Com apenas 33 anos, o jornalista belo-horizontino Pedro Paiva já percorreu diferentes redações e hoje se consolida como uma das vozes mais jovens do jornalismo internacional.
Em agosto, ele chamou a atenção do público brasileiro ao substituir Eduardo Barão como correspondente da Rede Bandeirantes em Nova York. Foram reportagens diárias para o Jornal da Band, entradas ao vivo na BandNews TV e BandNews FM e, principalmente, uma cobertura intensa da recente crise diplomática entre Brasil e Estados Unidos. No YouTube da emissora, suas matérias alcançaram grande repercussão uma delas ultrapassou 600 mil visualizações. Natural do bairro Funcionários, na região centro-sul de Belo Horizonte, Pedro deixou Minas ainda adolescente, passou por São Paulo, Rio de Janeiro e até por Montevidéu, no Uruguai, antes de se fixar nos Estados Unidos. Apesar das mudanças constantes, não esquece as origens: “BH é onde nasci e onde vivem meus tios, primos e avós. Sempre terá um cantinho especial no meu coração.”

Registros extraídos:

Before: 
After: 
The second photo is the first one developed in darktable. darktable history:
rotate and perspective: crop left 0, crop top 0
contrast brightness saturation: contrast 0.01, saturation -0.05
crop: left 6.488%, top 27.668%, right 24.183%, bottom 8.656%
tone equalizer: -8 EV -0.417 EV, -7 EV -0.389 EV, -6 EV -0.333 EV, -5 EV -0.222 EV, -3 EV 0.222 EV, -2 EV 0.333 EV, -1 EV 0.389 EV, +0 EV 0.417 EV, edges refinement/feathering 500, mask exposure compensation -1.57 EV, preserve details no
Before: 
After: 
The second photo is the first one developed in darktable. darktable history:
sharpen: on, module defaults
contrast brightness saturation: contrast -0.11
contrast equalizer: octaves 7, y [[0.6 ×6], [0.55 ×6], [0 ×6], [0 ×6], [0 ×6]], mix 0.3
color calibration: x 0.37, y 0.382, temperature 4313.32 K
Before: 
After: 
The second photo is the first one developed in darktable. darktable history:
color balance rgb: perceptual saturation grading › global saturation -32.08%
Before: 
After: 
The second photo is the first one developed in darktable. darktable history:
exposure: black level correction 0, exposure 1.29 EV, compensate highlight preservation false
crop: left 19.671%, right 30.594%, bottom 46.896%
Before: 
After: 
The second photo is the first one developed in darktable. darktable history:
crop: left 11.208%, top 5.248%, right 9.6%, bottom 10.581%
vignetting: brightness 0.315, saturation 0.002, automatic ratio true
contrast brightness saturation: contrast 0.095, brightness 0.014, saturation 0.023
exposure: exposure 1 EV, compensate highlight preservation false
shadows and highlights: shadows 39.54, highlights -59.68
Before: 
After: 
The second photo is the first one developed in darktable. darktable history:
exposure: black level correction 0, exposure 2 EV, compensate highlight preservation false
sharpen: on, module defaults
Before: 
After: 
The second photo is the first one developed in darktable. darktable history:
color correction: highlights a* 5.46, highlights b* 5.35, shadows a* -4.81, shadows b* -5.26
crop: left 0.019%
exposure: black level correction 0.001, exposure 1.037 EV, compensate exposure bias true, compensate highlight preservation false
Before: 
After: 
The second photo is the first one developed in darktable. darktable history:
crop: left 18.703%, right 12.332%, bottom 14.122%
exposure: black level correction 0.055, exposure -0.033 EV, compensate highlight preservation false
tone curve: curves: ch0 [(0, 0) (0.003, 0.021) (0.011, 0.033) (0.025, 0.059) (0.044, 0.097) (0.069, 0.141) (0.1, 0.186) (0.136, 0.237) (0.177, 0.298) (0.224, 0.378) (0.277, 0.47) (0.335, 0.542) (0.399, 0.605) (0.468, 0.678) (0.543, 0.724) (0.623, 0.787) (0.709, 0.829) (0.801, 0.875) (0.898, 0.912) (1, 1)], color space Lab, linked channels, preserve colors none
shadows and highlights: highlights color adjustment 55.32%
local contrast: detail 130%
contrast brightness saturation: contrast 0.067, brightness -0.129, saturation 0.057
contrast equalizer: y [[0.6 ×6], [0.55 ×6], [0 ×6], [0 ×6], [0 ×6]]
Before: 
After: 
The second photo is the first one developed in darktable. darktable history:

Enunciado 1:
Copie todo o trecho do texto sobre Pedro Paiva desde "Com apenas 33" até "do jornalismo internacional.", substituindo "redações" por "emissoras".
Enunciado 2:
Responda, de acordo com o texto sobre Pedro Paiva:
(a) Quantos anos tem o jornalista?
(b) Quem ele substituiu como correspondente da Rede Bandeirantes em Nova York?
(c) Em que bairro de Belo Horizonte ele nasceu?
Baseie-se exclusivamente no texto.

Resposta 1:
Com apenas 33 anos, o jornalista belo-horizontino Pedro Paiva já percorreu diferentes emissoras e hoje se consolida como uma das vozes mais jovens do jornalismo internacional.

Resposta 2:
(a) 33 anos.
(b) Eduardo Barão.
(c) No bairro Funcionários.